Rockwool Loft Insulation – Perhaps the most common choice of all, this is ideal for cold roofs and generally works well (so long as it is laid correctly!). As a combination of recycled slag and basalt rock, the final product is vapor permeable while remaining moisture resistant.
Multi-Layer Foil Insulation – Sometimes, not all forms of insulation are possible to use, and this is where multi-layer foil insulation comes in. When bubble foil and single foil products started to have problems with condensation, this solution was developed and introduced as a replacement.
Aluminum Foil-Backed Insulation – If there are areas in the roof or loft that need guarding against heat, aluminum foil might be the perfect choice because the material reflects light. Additionally, having the foil facing inside will reflect the heat back into the home rather than being allowed to escape.
Cavity Wall Insulation – Used as a general term, there are many potential materials used for cavity wall insulation; this includes polyurethane foam, fiber wool, and polystyrene beads (or granules). These days, mineral wool is the most common choice.
Rigid Foam Insulation – Again, there are different types of rigid foam insulation. However, they all have the same purpose; they use solid boards and sheets of material. As a closed cell material, it’s a rigid surface rather than using soft mats and other loose options.
Blown-In Insulation – As the name suggests, this product is either sprayed or blown into the wall.

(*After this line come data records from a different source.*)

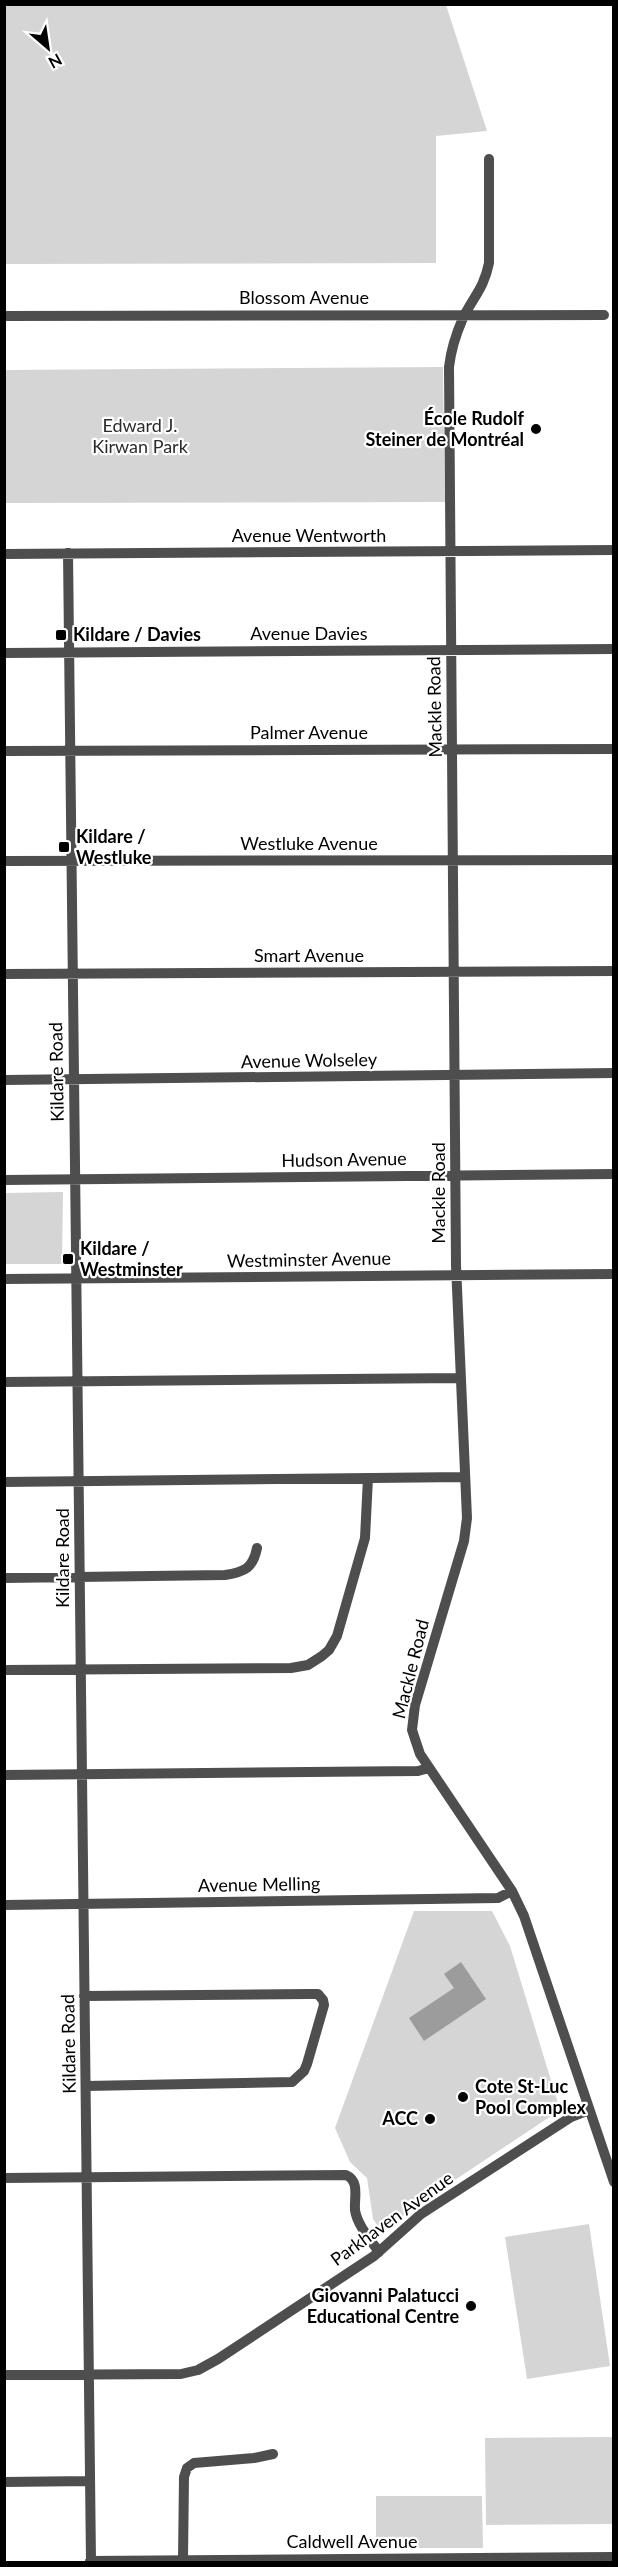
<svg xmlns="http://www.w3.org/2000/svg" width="618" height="2567" font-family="Lato,sans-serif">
	<rect width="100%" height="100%" fill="#fff"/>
	<path fill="#d5d5d5" d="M4,5H446L487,131L436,136V263L5,264Z
		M443,367L445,502L5,503V370Z
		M63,1192L62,1264H5V1193Z
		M414,1911H492L510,1946L560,2110L416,2206L382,2232L373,2219L367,2178L350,2162L335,2128Z
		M589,2224L610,2366L527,2379L505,2237Z
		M613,2437V2524L486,2525L485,2438Z
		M376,2496H482L483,2548H376Z"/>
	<path fill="#9c9c9c" d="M461,1962L486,1999L424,2041L409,2018L454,1988L444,1974Z"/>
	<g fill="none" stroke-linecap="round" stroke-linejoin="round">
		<path stroke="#4e4e4e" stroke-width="10" d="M489,159V263C484,288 474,296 463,318C456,334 451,349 449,367L456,1265L467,1518L464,1541L415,1705L412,1730L420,1754L512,1891L524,1916L614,2182
			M4,316L604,315
			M68,553L91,2562
			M4,554L614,550
			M4,653L614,649
			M4,751L614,749
			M4,861L614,860
			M4,974L614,971
			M4,1080L614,1073
			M4,1180L614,1174
			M4,1279L614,1274
			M4,1382L461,1378
			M4,1482L465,1477
			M4,1578L225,1575C245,1572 253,1568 257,1548
			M4,1670L291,1668L308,1665L322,1656L329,1650L337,1636L365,1538L368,1478
			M4,1775L418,1771L429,1768
			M4,1905L498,1898L512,1891
			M84,1996L309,1994H318L323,2000L324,2005L307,2064L304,2071L292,2082L86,2086
			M4,2178L346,2175C360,2181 354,2198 355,2210C357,2225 371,2240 379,2252
			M4,2375L181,2374L198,2370L218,2359L374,2256L421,2214L571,2117L589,2110
			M4,2482L90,2481
			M183,2559L184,2477L187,2468L194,2463L254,2458L273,2454
			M90,2561L614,2557"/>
	</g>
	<g fill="#000" stroke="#fff" stroke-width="2">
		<circle cx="536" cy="429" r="6"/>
		<rect x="55" y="629" width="12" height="12" rx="3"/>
		<rect x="58" y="841" width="12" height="12" rx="3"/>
		<rect x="62" y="1253" width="12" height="12" rx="3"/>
		<circle cx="463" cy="2097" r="6"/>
		<circle cx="430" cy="2119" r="6"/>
		<circle cx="471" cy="2306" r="6"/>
	</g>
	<g text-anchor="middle" stroke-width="4.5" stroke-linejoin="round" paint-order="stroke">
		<g font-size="18" fill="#000" stroke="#fff">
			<text x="304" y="304">Blossom Avenue</text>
			<text x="309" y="542">Avenue Wentworth</text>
			<text x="309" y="640">Avenue Davies</text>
			<text transform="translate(435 707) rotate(-91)" y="6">Mackle Road</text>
			<text x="309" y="739">Palmer Avenue</text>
			<text x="309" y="850">Westluke Avenue</text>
			<text x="309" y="962">Smart Avenue</text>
			<text transform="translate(309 1061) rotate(-1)" y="6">Avenue Wolseley</text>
			<text transform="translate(57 1072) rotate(-91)" y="6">Kildare Road</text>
			<text transform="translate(344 1160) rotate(-1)" y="6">Hudson Avenue</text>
			<text transform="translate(439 1193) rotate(-90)" y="6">Mackle Road</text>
			<text transform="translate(309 1260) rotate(-1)" y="6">Westminster Avenue</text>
			<text transform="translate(63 1558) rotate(-90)" y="6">Kildare Road</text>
			<text transform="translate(411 1669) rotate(-76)" y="6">Mackle Road</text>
			<text transform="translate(259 1885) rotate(-1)" y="6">Avenue Melling</text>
			<text transform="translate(69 2044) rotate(-91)" y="6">Kildare Road</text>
			<text transform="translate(392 2219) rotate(-36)" y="6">Parkhaven Avenue</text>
			<text x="352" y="2548">Caldwell Avenue</text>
		</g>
		<g font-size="18" font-weight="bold" fill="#000" stroke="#fff" text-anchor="start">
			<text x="524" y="425" text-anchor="end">École Rudolf<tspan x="524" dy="21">Steiner de Montréal</tspan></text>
			<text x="73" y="641">Kildare / Davies</text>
			<text x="76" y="843">Kildare /<tspan x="76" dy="21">Westluke</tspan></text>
			<text x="80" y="1255">Kildare /<tspan x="80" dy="21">Westminster</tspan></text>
			<text x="475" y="2093">Cote St-Luc<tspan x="475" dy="21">Pool Complex</tspan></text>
			<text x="418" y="2125" text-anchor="end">ACC</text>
			<text x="459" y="2302" text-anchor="end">Giovanni Palatucci<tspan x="459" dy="21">Educational Centre</tspan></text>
		</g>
		<g font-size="18" fill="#2c2c2c" stroke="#fff">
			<text x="140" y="432">Edward J.<tspan x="140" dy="21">Kirwan Park</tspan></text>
		</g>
	</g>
	<rect width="618" height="2567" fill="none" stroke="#000000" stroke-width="12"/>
	<g transform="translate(48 48) rotate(151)" stroke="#ffffff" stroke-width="4.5" paint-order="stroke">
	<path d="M0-4.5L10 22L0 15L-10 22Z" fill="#000000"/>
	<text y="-9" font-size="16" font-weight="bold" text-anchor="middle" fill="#000000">N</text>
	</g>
</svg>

Although designed for the walls in a home (since it causes minimal damage and disruption), there’s no reason why you can’t also blow insulation into attics and floors. In most cases, this will be a foam solution.
Blue Jean Insulation – Sometimes referred to as ‘denim’ insulation, you might be more familiar with this material on clothing, but it is also a high-performance insulation too. Of course, there are differences between the clothing and insulation, but it all starts in the same place. Rather than throwing away the clippings and scraps from denim clothing factories, they provide the foundation for recycled denim insulation (so it’s also an environmentally friendly option!).
Sheep’s Wool Insulation – This time, we’re looking to nature and a material that sheep themselves grow in order to stay warm; wool. In wool, there are millions of small air pockets created in the fibers. Therefore, this results in a thermal barrier and shouldn’t allow for heat inside the home to escape.
Finding a Solution
Even after our list, there are still more options. If this is causing headaches, don’t allow yourself to be confused by the many products. Rather than looking at loose fill insulation, rolls, batts, and boards, start with your own needs. Too often, we find people shaping their needs to a product when they should be doing the opposite and shaping the product to their needs.
If you don’t even know where to start, have somebody come visit your home. They will assess the walls and roofing before then providing advice on the best insulation choice!